Given that Nia had already burst aflame in front of them, it was a little surprising that the Stonelings assembled around her reacted when she was wreathed in fire once more. Part of her, the tiny little part that wasn’t struggling to hold her end of the song together, was chuckling at her response.

“What in the God’s Burning Hells is she doing?” Horgi swore.

“Uh, burning it looks like,” Grash said.

“But not the drum, huh, ain’t that a thing,” Jurdi said, which was reassuring to Nia. Nia had known she wasn’t harming the drum – she would have felt that instantly if she had been – but it was rather important that the Roadies knew that too. If Horgi or Grash tried to tear her away from the drum, she wasn’t sure what would happen, but she knew it would be pretty bad.

“Let me try something,” Jury said and Nia braced for what she was afraid might be a new and even more disruptive influence as someone else tried to meddle with her and Margrada’s song.

Except that wasn’t what Jurdy did.

She started drumming, Nia could hear that easily enough, but it wasn’t a part of her song. Jurdy’s beats were entirely background, interfering with nothing that Nia was doing. Playing on, in fact, Nia felt the burden against her piece of the song lessening. 

There’s less noise, her companion said.

And there was. Jurdy’s song was blocking out the clutter of sound around them, leaving Nia and Margrada free to focus entirely on what awaited them on the far end of their song.

Shall we make the most of it then? Nia said, a thrill at the new opportunity racing through her.

Yes. Let’s, her companion said

Where Nia’s end of the song had been waning as she stumbled along with numbed fingers, her next beat brought it surging back to life.

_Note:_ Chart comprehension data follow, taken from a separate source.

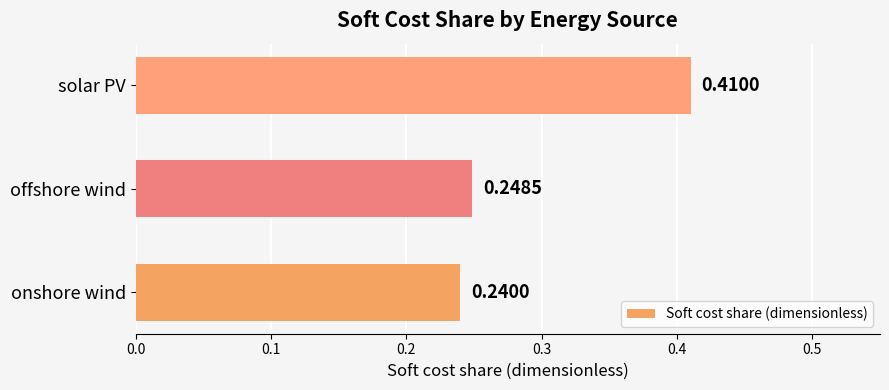

Rank the categories by value from lowest to highest.

onshore wind, offshore wind, solar PV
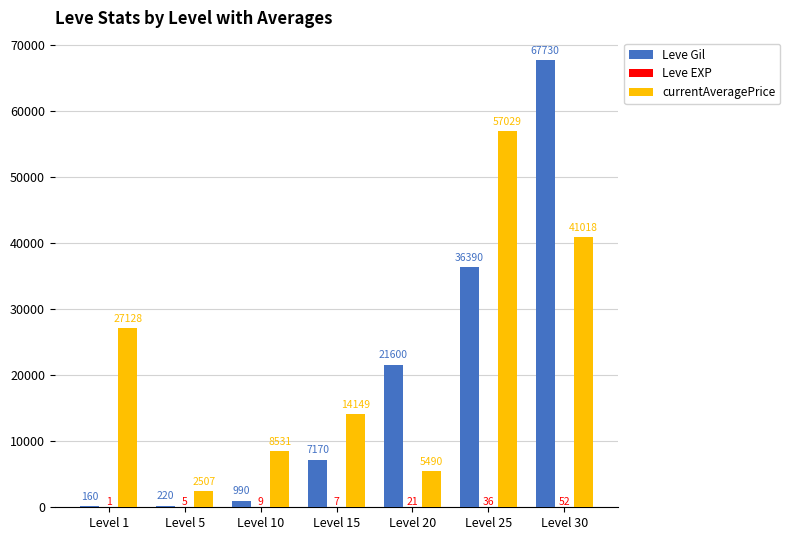

The Leve Gil series shows 160 at Level 1. True or false?

True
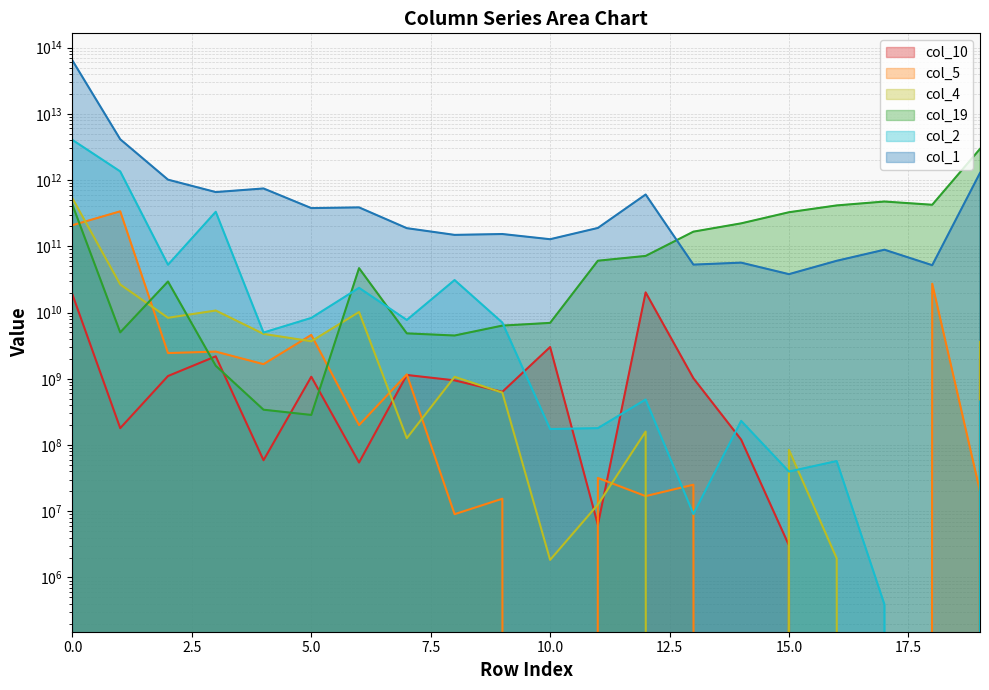

Reading left to right, transcribe all the data shown in this chart.

col_1: 63702634373278	4127466831653	1013201290974	658086974595	746281424223	377058150439	386413096634	187675750424	148616261175	153141588331	127817316821	189087852352	604762803377	52882891427	56626941722	37949799344	60404595121	88739477403	51821138484	1280070210170
col_2: 4030011603697	1349354646420	52611722442	331814930548	4984289352	8289501572	23583703135	7721326934	30920149623	7046769743	174244047	179631727	486442377	9093058	231218251	39754832	57218822	390719	0	453969494
col_19: 422272094064	5018437995	29373768509	1571229989	341047979	284350152	46771489809	4844444487	4497645884	6347748562	6976014747	60548745078	71544522357	166280606992	221916228332	326457142556	413900881599	473784392710	423462480117	2952564255018
col_10: 18650031947	179618436	1099998035	2181456313	58882133	1073546413	54352380	1140724172	945949925	635316190	3012805720	6242643	20124975932	1018960000	120368043	3056733	0	0	0	1962898425
col_4: 528438438727	26513398152	8324743235	10719301829	4755655245	3680761892	10186999462	126871808	1070624266	618241094	1843070	12620100	159592071	0	0	84599822	1943226	0	0	3601108094
col_5: 208123510947	337173525036	2442650703	2569378756	1660933176	4589772095	199754363	1162400130	9026091	15456655	0	31784846	16928542	25177773	0	21502632	0	0	27202978222	20016941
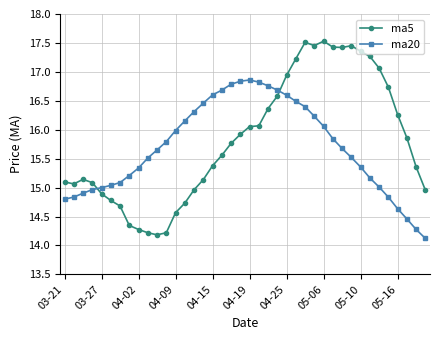

What is the smallest value displayed?

14.1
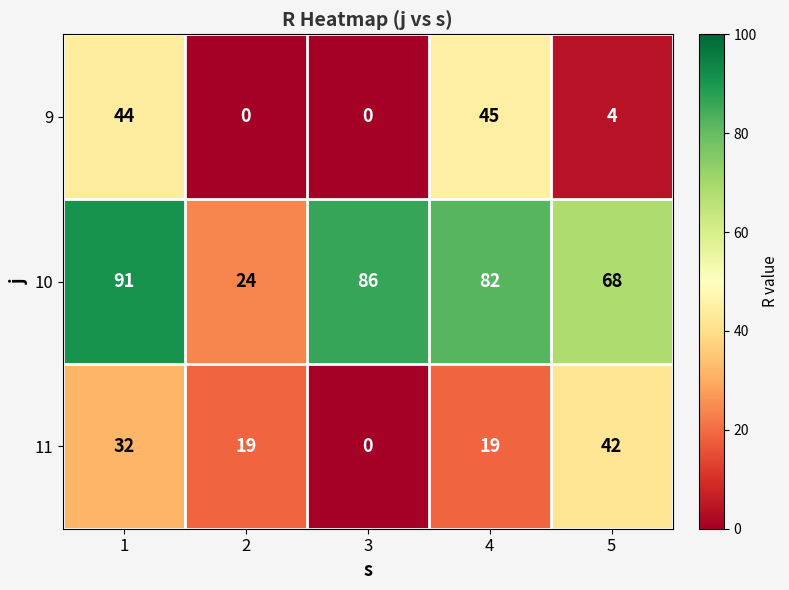

What is the greatest value displayed?

91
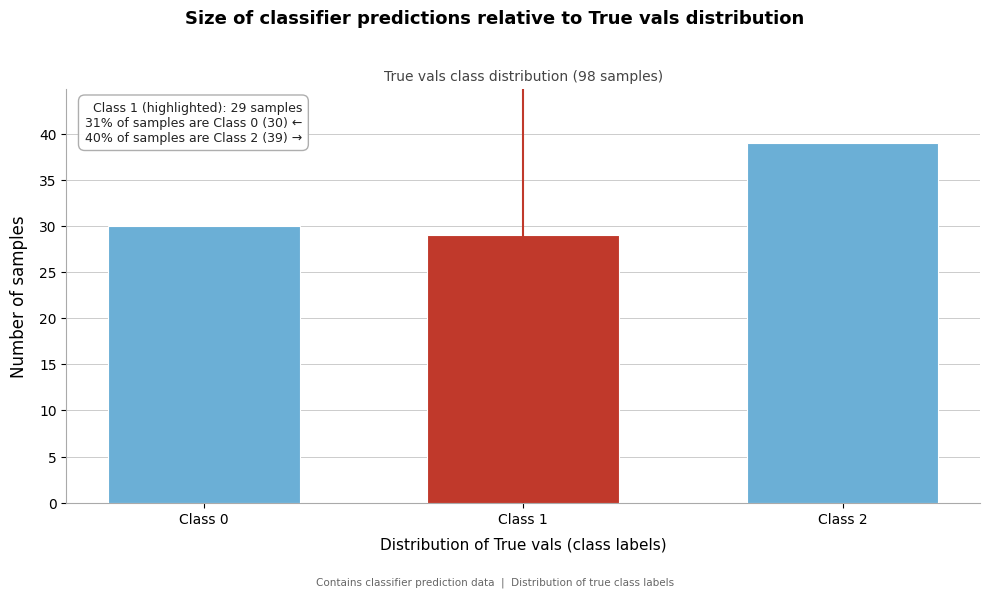

Reading right to left, what are all the values shown in this chart?

39	29	30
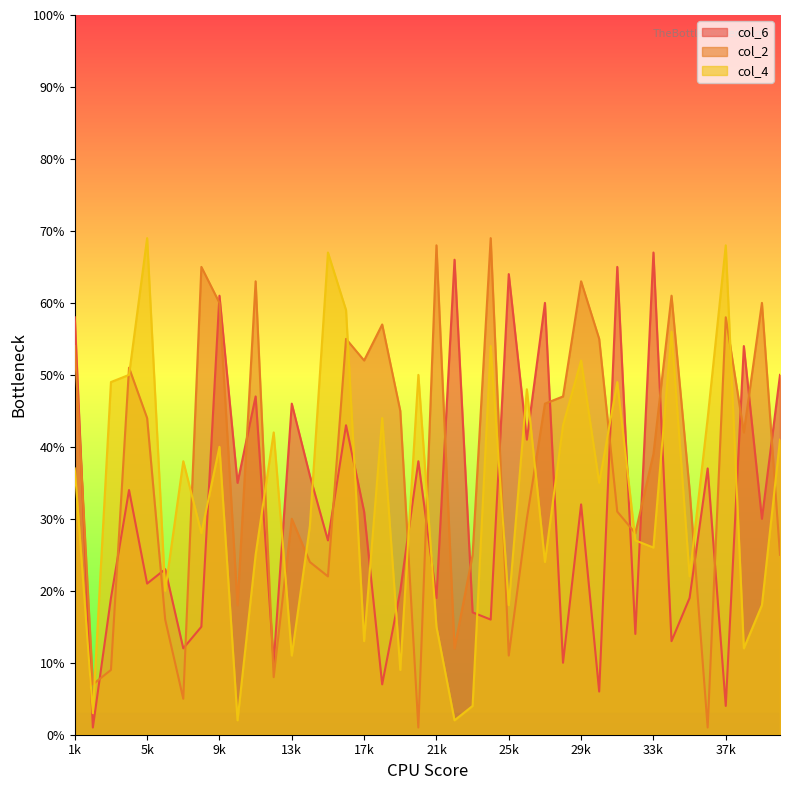

Reading right to left, transcribe all the data shown in this chart.

col_6: 50	30	54	4	37	19	13	67	14	65	6	32	10	60	41	64	16	17	66	19	38	20	7	31	43	27	36	46	10	47	35	61	15	12	23	21	34	19	1	58
col_2: 25	60	42	58	1	34	61	39	28	31	55	63	47	46	30	11	69	25	12	68	1	45	57	52	55	22	24	30	8	63	18	60	65	5	16	44	51	9	7	54
col_4: 41	18	12	68	44	22	56	26	27	49	35	52	43	24	48	18	54	4	2	15	50	9	44	13	59	67	29	11	42	25	2	40	28	38	20	69	50	49	3	37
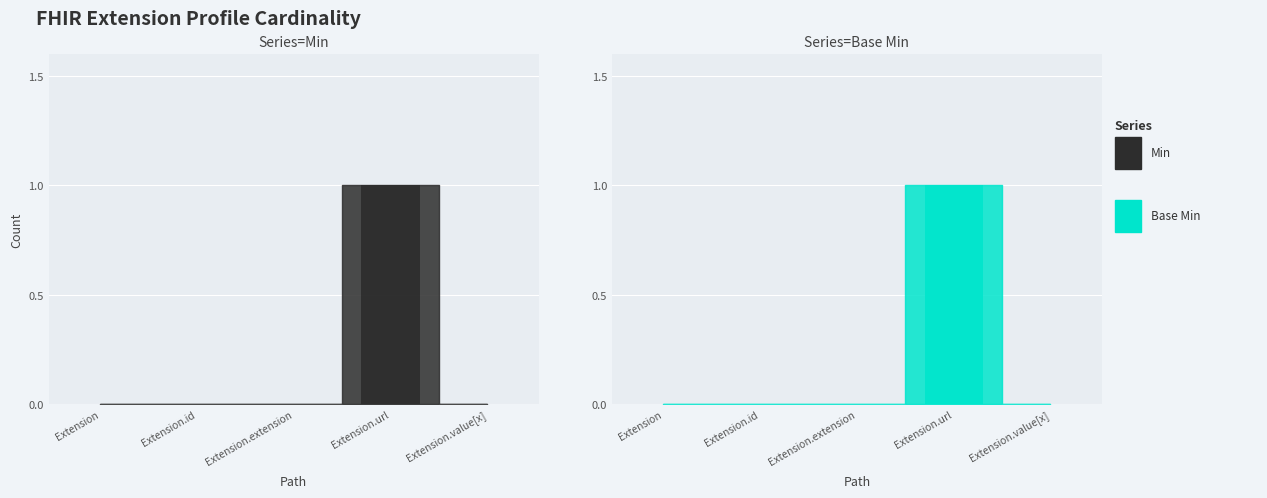

Which series changed the most between Extension and Extension.extension?

Min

“WOAH!” Horgi was leaping backwards as he shouted that and Nia could tell the others were too. 

That wasn’t a bad idea.

She felt like a star. Specifically the blazing sun of midday.

In the Darkwood, she heard a scream of pure rage as a tidal wave of shadows, a thousand layers or more crashed over the people she was searching for.

Nia was more than the song though.

She was fire.

She was life.

She was an Ending all unto herself and before her the shadows burned.

“Kill them. Quickly.”

Nia heard her companion’s former master give the order and that was simply not something she was going to allow.

With one step she moved from the Stoneling mountains to the Darkwood.

It wasn’t like it was far away after all.

Her mother had always been close to her heart.